→ DESCRIPTION OF THE TASK
Copy all the records word for word, apart from any pictures.
──────
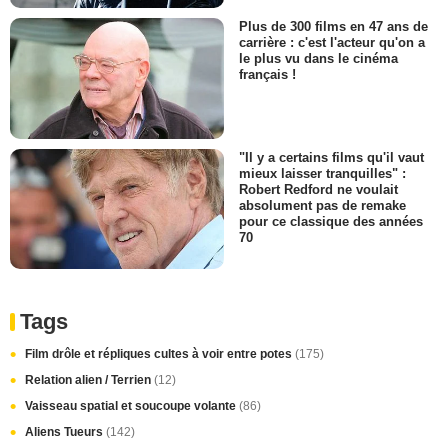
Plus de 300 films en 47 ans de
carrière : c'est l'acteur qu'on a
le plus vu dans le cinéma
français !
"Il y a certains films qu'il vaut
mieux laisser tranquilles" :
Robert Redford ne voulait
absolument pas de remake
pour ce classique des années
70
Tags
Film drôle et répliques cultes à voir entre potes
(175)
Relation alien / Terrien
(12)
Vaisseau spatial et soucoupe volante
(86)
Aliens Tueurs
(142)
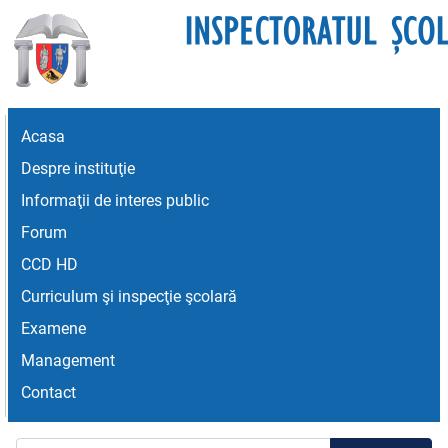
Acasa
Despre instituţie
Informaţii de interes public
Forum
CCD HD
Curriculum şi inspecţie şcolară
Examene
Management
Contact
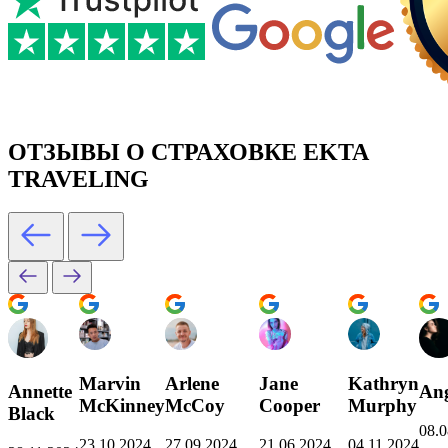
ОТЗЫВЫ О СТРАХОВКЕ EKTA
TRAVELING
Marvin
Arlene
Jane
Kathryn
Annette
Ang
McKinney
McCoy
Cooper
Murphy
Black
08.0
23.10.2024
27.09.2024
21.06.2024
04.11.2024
──────
→ YOUR RESPONSE
Plus de 300 films en 47 ans de
carrière : c'est l'acteur qu'on a
le plus vu dans le cinéma
français !
"Il y a certains films qu'il vaut
mieux laisser tranquilles" :
Robert Redford ne voulait
absolument pas de remake
pour ce classique des années
70
Tags
Film drôle et répliques cultes à voir entre potes
(175)
Relation alien / Terrien
(12)
Vaisseau spatial et soucoupe volante
(86)
Aliens Tueurs
(142)
Acasa
Despre instituţie
Informaţii de interes public
Forum
CCD HD
Curriculum şi inspecţie şcolară
Examene
Management
Contact
ОТЗЫВЫ О СТРАХОВКЕ EKTA
TRAVELING
Marvin
Arlene
Jane
Kathryn
Annette
Ang
McKinney
McCoy
Cooper
Murphy
Black
08.0
23.10.2024
27.09.2024
21.06.2024
04.11.2024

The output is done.